Ever Wonder How HotDocs Got Its Name?
For our first blog, we wanted to provide some HotDocs trivia. Over the years, the name “HotDocs” has inspired some interesting comments, to say the least. Here’s the story of how we came up with the name:
When Marshall Morrise offered me a job at Capsoft, I was two weeks from finishing grad school. Back then, the company was four guys in a utility closet they’d rented from Folio in north Provo, UT, a stone’s throw from Cougar stadium. I was the fifth, wedged in between Brad Halversen to my left and Bill Drew to my right, all of us working on folding tables acquired from a surplus auction. It was a humble beginning.
I was there when the first logo was designed, there when CAPS 1.0 was released, there the day we moved from the closet to an actual office building, and there the day Matt Morrise came up with the idea for a nifty little Windows utility–document automation lite done right inside a word processor. Sounded like an okay idea to me . . . a bridge between CAPS for DOS and CAPS for Windows, but nothing more than that. Let’s just say I hadn’t yet caught the vision of what was about to happen, which is now documented history.
A tiny part of that history you may not know, though, is how HotDocs got its name, which is something else I witnessed first hand. We were nearing the release of 1.0 and still didn’t know what to call it. I had offered a number of great alternatives, my favorite of which was Phoneme (a “phoneme” is the smallest phonetic unit in a language). Didn’t bother me that it sounded a lot like phony. I was the only one, though, and got shouted down.
Kent Lundin, the company’s marketing thought leader, was the one who imposed order, proposing a formal name selecting process, complete with codified guidelines and rules to which everyone must agree, the most troubling being this: “No matter what name the process yields will become the name of the product, whether anyone actually likes the name or not.” Sounded dangerous to me–a trapeze without a net–but I was outnumbered.
It began with a brainstorming session staged in the downstairs marketing room in the Sage Center.
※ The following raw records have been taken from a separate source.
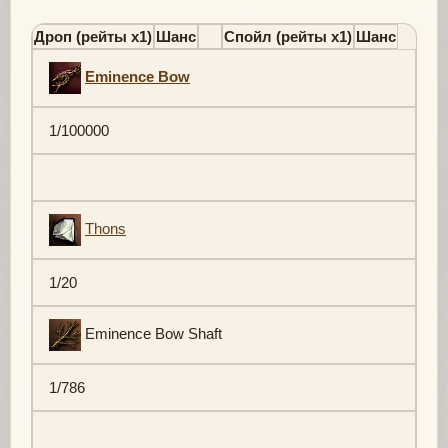
Дроп (рейты х1)
Шанс
Спойл (рейты х1)
Шанс
Eminence Bow
1/100000
Thons
1/20
Eminence Bow Shaft
1/786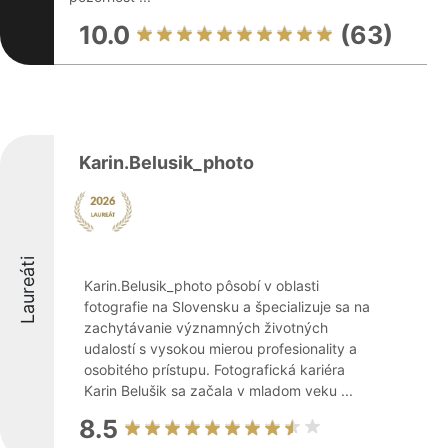
10.0
(63)
Karin.Belusik_photo
Laureáti
Karin.Belusik_photo pôsobí v oblasti
fotografie na Slovensku a špecializuje sa na
zachytávanie významných životných
udalostí s vysokou mierou profesionality a
osobitého prístupu. Fotografická kariéra
Karin Belušik sa začala v mladom veku ...
8.5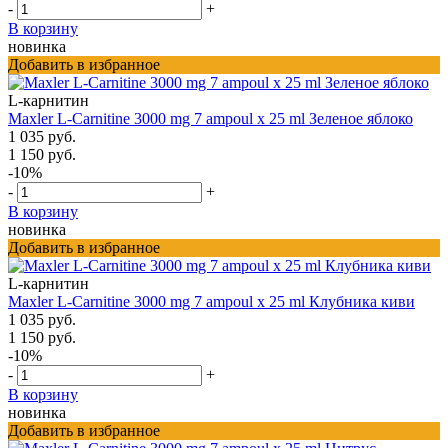
-
+
В корзину
новинка
Добавить в избранное
L-карнитин
Maxler L-Carnitine 3000 mg 7 ampoul х 25 ml Зеленое яблоко
1 035 руб.
1 150 руб.
-10%
-
+
В корзину
новинка
Добавить в избранное
L-карнитин
Maxler L-Carnitine 3000 mg 7 ampoul х 25 ml Клубника киви
1 035 руб.
1 150 руб.
-10%
-
+
В корзину
новинка
Добавить в избранное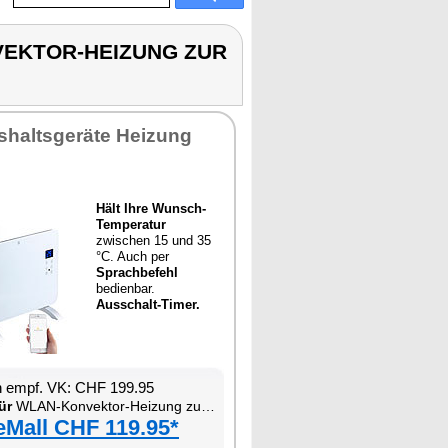
ONVEKTOR-HEIZUNG ZUR
shaltsgeräte Heizung
Hält Ihre Wunsch-
Temperatur
zwischen 15 und 35
°C. Auch per
Sprachbefehl
bedienbar.
Ausschalt-Timer.
n empf. VK: CHF 199.95
ür
WLAN-Konvektor-Heizung zur Wand- und Standmontage
eMall CHF 119.95*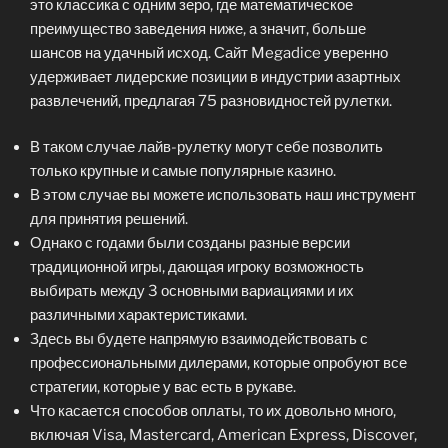
это классика с одним зеро, где математическое
преимущество заведения ниже, а значит, больше
шансов на удачный исход. Сайт Megadice уверенно
удерживает лидерские позиции в индустрии азартных
развлечений, предлагая 75 разновидностей рулетки.
В таком случае лайв-рулетку могут себе позволить
только крупные и самые популярные казино.
В этом случае вы можете использовать наш инструмент
для принятия решений.
Однако с годами были созданы разные версии
традиционной игры, дающая игроку возможность
выбирать между 3 основными вариациями и их
различными характеристиками.
Здесь вы будете напрямую взаимодействовать с
профессиональными дилерами, которые опробуют все
стратегии, которые у вас есть в рукаве.
Что касается способов оплаты, то их довольно много,
включая Visa, Mastercard, American Express, Discover,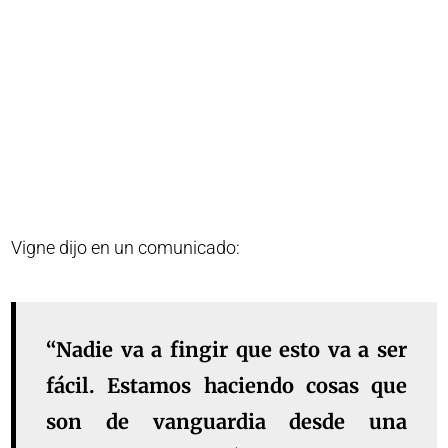
Vigne dijo en un comunicado:
“Nadie va a fingir que esto va a ser
fácil. Estamos haciendo cosas que
son de vanguardia desde una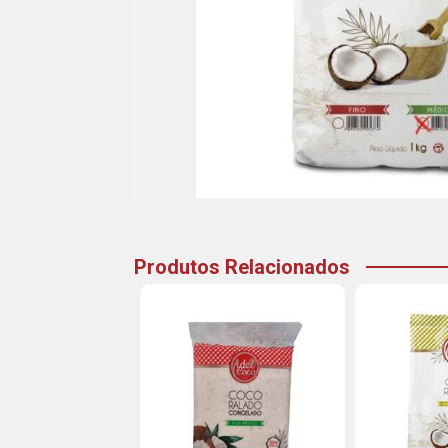
Produtos Relacionados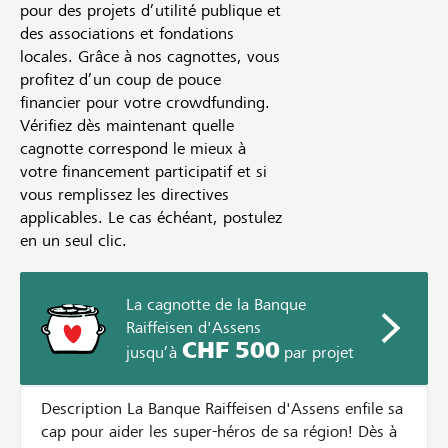
pour des projets d’utilité publique et
des associations et fondations
locales. Grâce à nos cagnottes, vous
profitez d’un coup de pouce
financier pour votre crowdfunding.
Vérifiez dès maintenant quelle
cagnotte correspond le mieux à
votre financement participatif et si
vous remplissez les directives
applicables. Le cas échéant, postulez
en un seul clic.
La cagnotte de la Banque
Raiffeisen d'Assens
CHF 500
jusqu’à
par projet
Description La Banque Raiffeisen d'Assens enfile sa
cap pour aider les super-héros de sa région! Dès à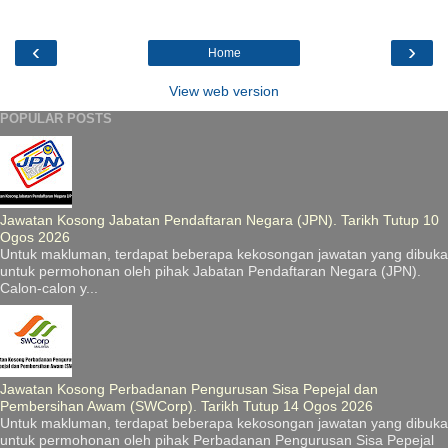
‹
›
Home
View web version
POPULAR POSTS
Jawatan Kosong Jabatan Pendaftaran Negara (JPN). Tarikh Tutup 10
Ogos 2026
Untuk makluman, terdapat beberapa kekosongan jawatan yang dibuka
untuk permohonan oleh pihak Jabatan Pendaftaran Negara (JPN).
Calon-calon y...
Jawatan Kosong Perbadanan Pengurusan Sisa Pepejal dan
Pembersihan Awam (SWCorp). Tarikh Tutup 14 Ogos 2026
Untuk makluman, terdapat beberapa kekosongan jawatan yang dibuka
untuk permohonan oleh pihak Perbadanan Pengurusan Sisa Pepejal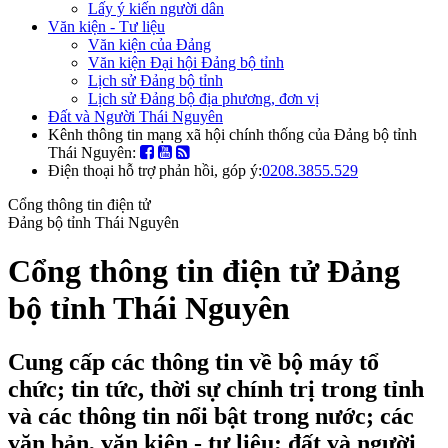
Lấy ý kiến người dân
Văn kiện - Tư liệu
Văn kiện của Đảng
Văn kiện Đại hội Đảng bộ tỉnh
Lịch sử Đảng bộ tỉnh
Lịch sử Đảng bộ địa phương, đơn vị
Đất và Người Thái Nguyên
Kênh thông tin mạng xã hội chính thống của Đảng bộ tỉnh
Thái Nguyên:
Điện thoại hỗ trợ phản hồi, góp ý:
0208.3855.529
Cổng thông tin điện tử
Đảng bộ tỉnh Thái Nguyên
Cổng thông tin điện tử Đảng
bộ tỉnh Thái Nguyên
Cung cấp các thông tin về bộ máy tổ
chức; tin tức, thời sự chính trị trong tỉnh
và các thông tin nổi bật trong nước; các
văn bản, văn kiện - tư liệu; đất và người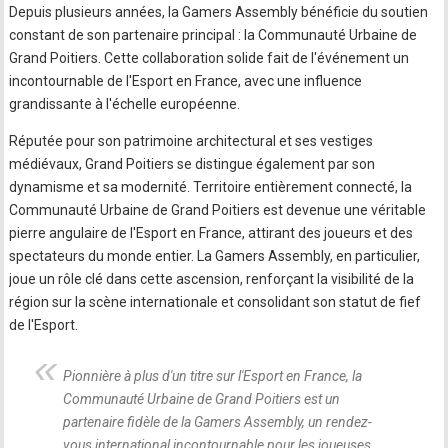
Depuis plusieurs années, la Gamers Assembly bénéficie du soutien
constant de son partenaire principal : la Communauté Urbaine de
Grand Poitiers. Cette collaboration solide fait de l'événement un
incontournable de l'Esport en France, avec une influence
grandissante à l'échelle européenne.
Réputée pour son patrimoine architectural et ses vestiges
médiévaux, Grand Poitiers se distingue également par son
dynamisme et sa modernité. Territoire entièrement connecté, la
Communauté Urbaine de Grand Poitiers est devenue une véritable
pierre angulaire de l'Esport en France, attirant des joueurs et des
spectateurs du monde entier. La Gamers Assembly, en particulier,
joue un rôle clé dans cette ascension, renforçant la visibilité de la
région sur la scène internationale et consolidant son statut de fief
de l'Esport.
Pionnière à plus d'un titre sur l'Esport en France, la
Communauté Urbaine de Grand Poitiers est un
partenaire fidèle de la Gamers Assembly, un rendez-
vous international incontournable pour les joueuses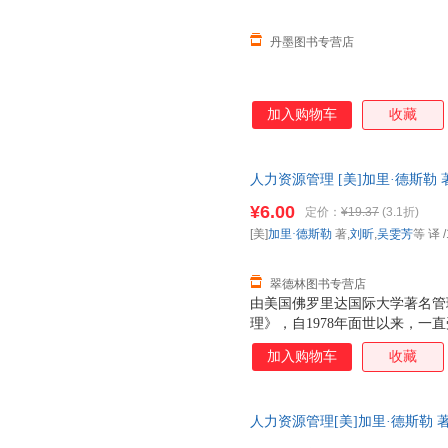
丹墨图书专营店
加入购物车
收藏
人力资源管理 [美]加里·德斯勒
【正版保证】 全国三仓发货，
¥6.00
定价：
¥19.37
(3.1折)
[美]
加里·德斯勒
著,
刘昕
,
吴雯芳
等 译
/
翠德林图书专营店
由美国佛罗里达国际大学著名管
理》，自1978年面世以来，一
在世界教育图书出版商，Prenti
加入购物车
收藏
列前茅。由中国人民大学出版社和Pr
力资源管理》（第六版），是德
人力资源管理[美]加里·德斯勒 著中
书，保证质量，此书为单本而非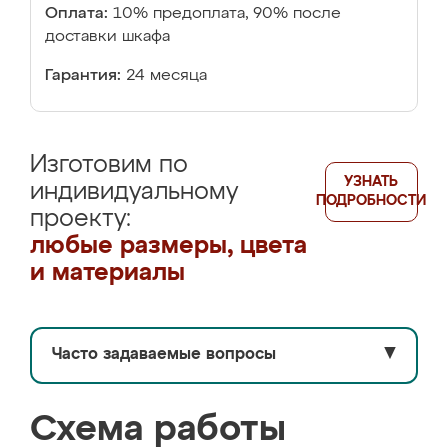
Оплата:
10% предоплата, 90% после
доставки шкафа
Гарантия:
24 месяца
Изготовим по
УЗНАТЬ
индивидуальному
ПОДРОБНОСТИ
проекту:
любые размеры, цвета
и материалы
Часто задаваемые вопросы
▼
Схема работы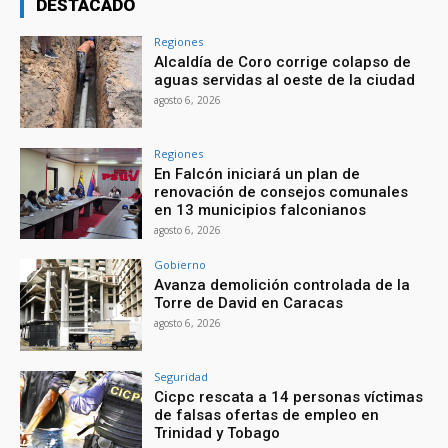
DESTACADO
Regiones
Alcaldía de Coro corrige colapso de
aguas servidas al oeste de la ciudad
agosto 6, 2026
Regiones
En Falcón iniciará un plan de
renovación de consejos comunales
en 13 municipios falconianos
agosto 6, 2026
Gobierno
Avanza demolición controlada de la
Torre de David en Caracas
agosto 6, 2026
Seguridad
Cicpc rescata a 14 personas víctimas
de falsas ofertas de empleo en
Trinidad y Tobago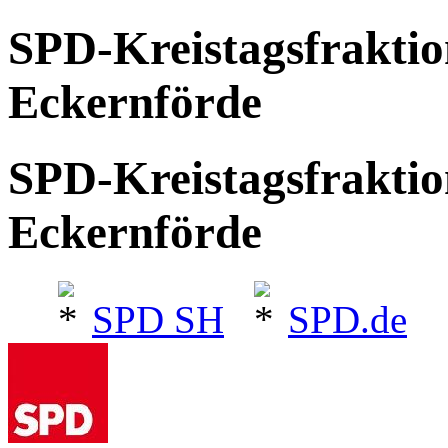
SPD-Kreistagsfrakti
Eckernförde
SPD-Kreistagsfrakti
Eckernförde
SPD SH
SPD.de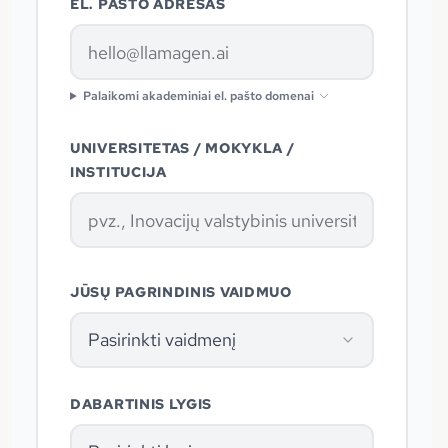
EL. PAŠTO ADRESAS
Palaikomi akademiniai el. pašto domenai
UNIVERSITETAS / MOKYKLA /
INSTITUCIJA
JŪSŲ PAGRINDINIS VAIDMUO
Pasirinkti vaidmenį
DABARTINIS LYGIS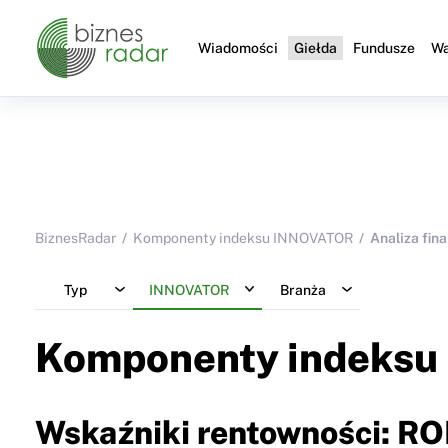
Wiadomości
Giełda
Fundusze
Wa
BiznesRadar
Komponenty indeksu INNOVATOR
Analiza fin
Typ
INNOVATOR
Branża
Komponenty indeksu
Wskaźniki rentowności: RO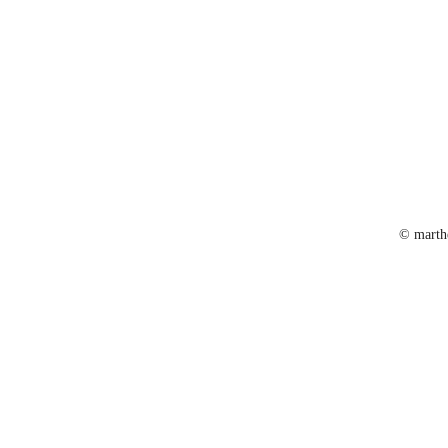
© marth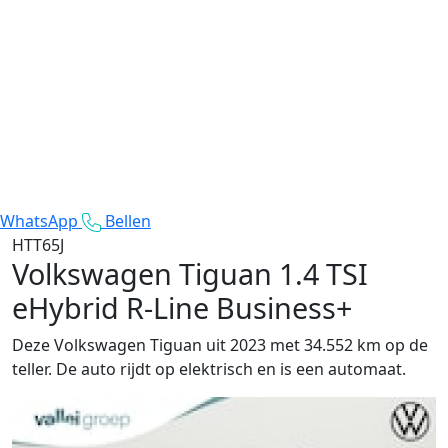
WhatsApp
Bellen
HTT65J
Volkswagen Tiguan
1.4 TSI
eHybrid R-Line Business+
Deze Volkswagen Tiguan uit 2023 met 34.552 km op de
teller. De auto rijdt op elektrisch en is een automaat.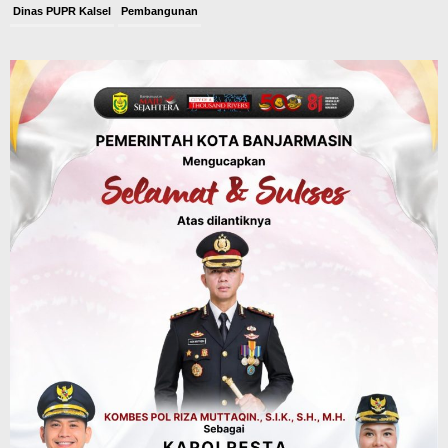
Dinas PUPR Kalsel
Pembangunan
Tindak Lanjut Pascakecelakaan Maut,
Pemerintah Janji Tingkatkan Fasilitas
Keselamatan Jalan Alternatif
Banjarbaru–Batulicin
Agustus 6, 2026
Dinas Kehutanan Kalsel
Tahura Sultan Adam Sempat Alami
Kebakaran Lahan, Api Berhasil
Dipadamkan, Kadishut Kalsel
Memimpin Langsung Aksi di Lapangan
Agustus 6, 2026
Advertorial
Pemkab Balangan
Silaturahmi ke DPRD Balangan, Kapolres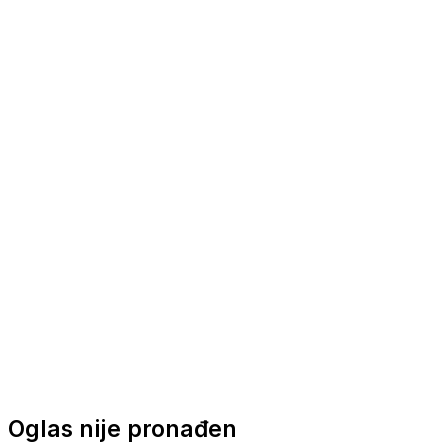
Nautička oprema
Brodski motori
Turizam
Apartmani
Sobe
Kuće za odmor
Aranžmani
Oglas nije pronađen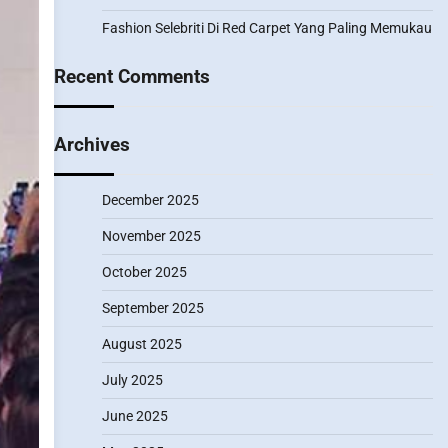
Fashion Selebriti Di Red Carpet Yang Paling Memukau
Recent Comments
Archives
December 2025
November 2025
October 2025
September 2025
August 2025
July 2025
June 2025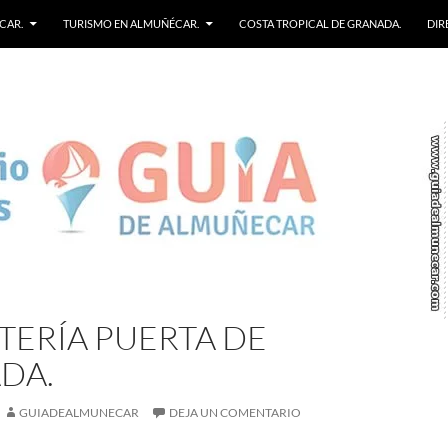
CAR.
TURISMO EN ALMUÑÉCAR.
COSTA TROPICAL DE GRANADA.
DIR
TERÍA PUERTA DE
DA.
GUIADEALMUNECAR
DEJA UN COMENTARIO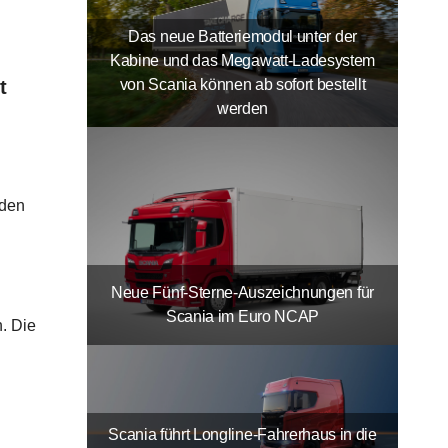
Das neue Batteriemodul unter der
Kabine und das Megawatt-Ladesystem
von Scania können ab sofort bestellt
t
werden
 den
Neue Fünf-Sterne-Auszeichnungen für
Scania im Euro NCAP
. Die
Scania führt Longline-Fahrerhaus in die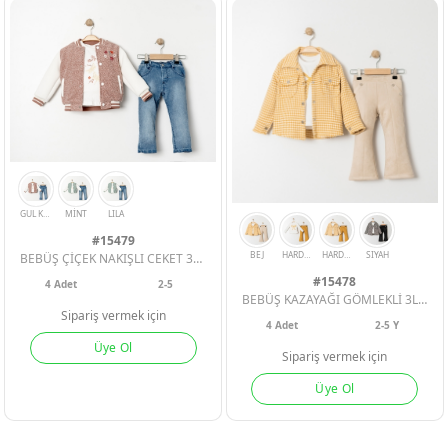
#15479
BEBÜŞ ÇİÇEK NAKIŞLI CEKET 3LÜ KIZ ÇOCUK TAKIM 2-3-4-5 YAŞ
#15478
4
Adet
2-5
BEBÜŞ KAZAYAĞI GÖMLEKLİ 3LÜ ÇOCUK TAKIM
Sipariş vermek için
4
Adet
2-5 Y
Üye Ol
Sipariş vermek için
Üye Ol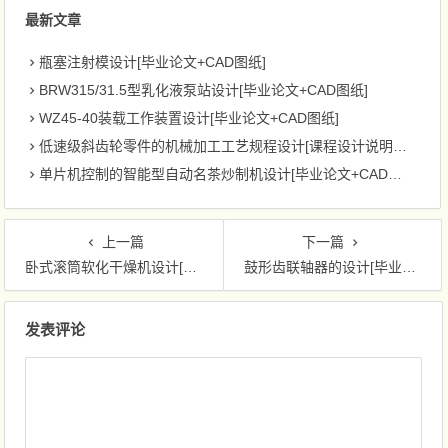
最新文章
瓶塞注射模设计[毕业论文+CAD图纸]
BRW315/31.5型乳化液泵站设计[毕业论文+CAD图纸]
WZ45-40装载工作装置设计[毕业论文+CAD图纸]
低速级斜齿轮零件的机械加工工艺规程设计[课程设计说明书+CAD图纸]
单片机控制的智能型自动名茶炒制机设计[毕业论文+CAD图纸]
上一篇
下一篇
卧式滚筒软化干燥机设计[毕业论文+CAD图纸]
鼓形齿联轴器的设计[毕业论文+CAD图纸]
文章导航
发表评论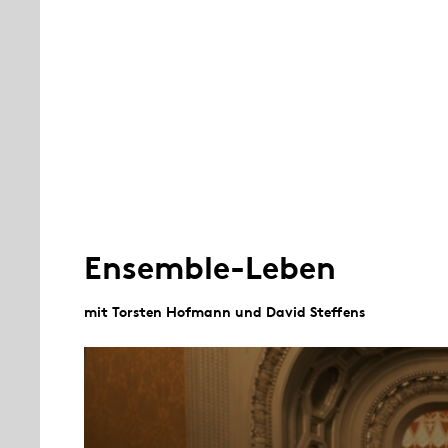
Ensemble-Leben
mit Torsten Hofmann und David Steffens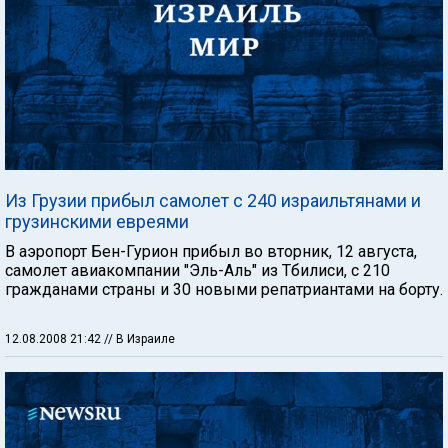
Из Грузии прибыл самолет с 240 израильтянами и
грузинскими евреями
В аэропорт Бен-Гурион прибыл во вторник, 12 августа,
самолет авиакомпании "Эль-Аль" из Тбилиси, с 210
гражданами страны и 30 новыми репатриантами на борту.
12.08.2008 21:42
// В Израиле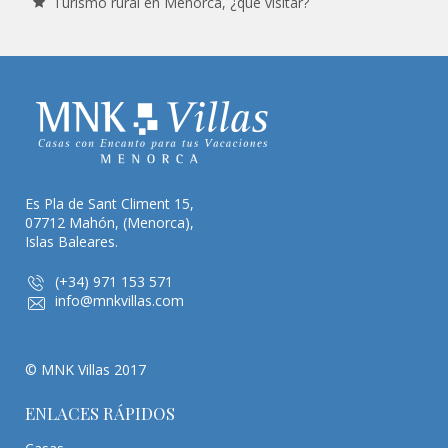
Turismo rural en Menorca, ¿qué visitar?
Es Pla de Sant Climent 15,
07712 Mahón, (Menorca),
Islas Baleares.
(+34) 971 153 571
info@mnkvillas.com
© MNK Villas 2017
ENLACES RÁPIDOS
We all shouted out names, and among the mundane and strange, Matt Morrise, tossed out “HotDocs.” As a group, we narrowed the brainstorming list down to maybe twenty finalists and published a survey for each:
“On a scale of 1 to 10, how memorable is the name?
“On a scale of 1 to 10, how descriptive of the product is the name?”
You get the idea.
For each contender, the score was then tallied, and the results were published. Of the surveys completed by all the Capsoft employees, the name HotDocs had not come out on top a single time. It had barely nosed into the top three on a handful of surveys. But when all the scores from all the surveys were added together, HotDocs was the winner. “There has to be a mistake,” was a common refrain, followed quickly by “let’s do it over.”
Larry Farmer, a Capsoft founder and one of the earliest pioneers in the field of document assembly, was concerned that the name sounded too much like hot dogs.
But Kent insisted that was a good thing: “They may malign it. They may make fun of it. But they’ll never forget it,” was his point. And the thing is, Kent was right. Two years later, HotDocs was one of the most recognized brands in the US legal market, and today its reach extends far beyond that.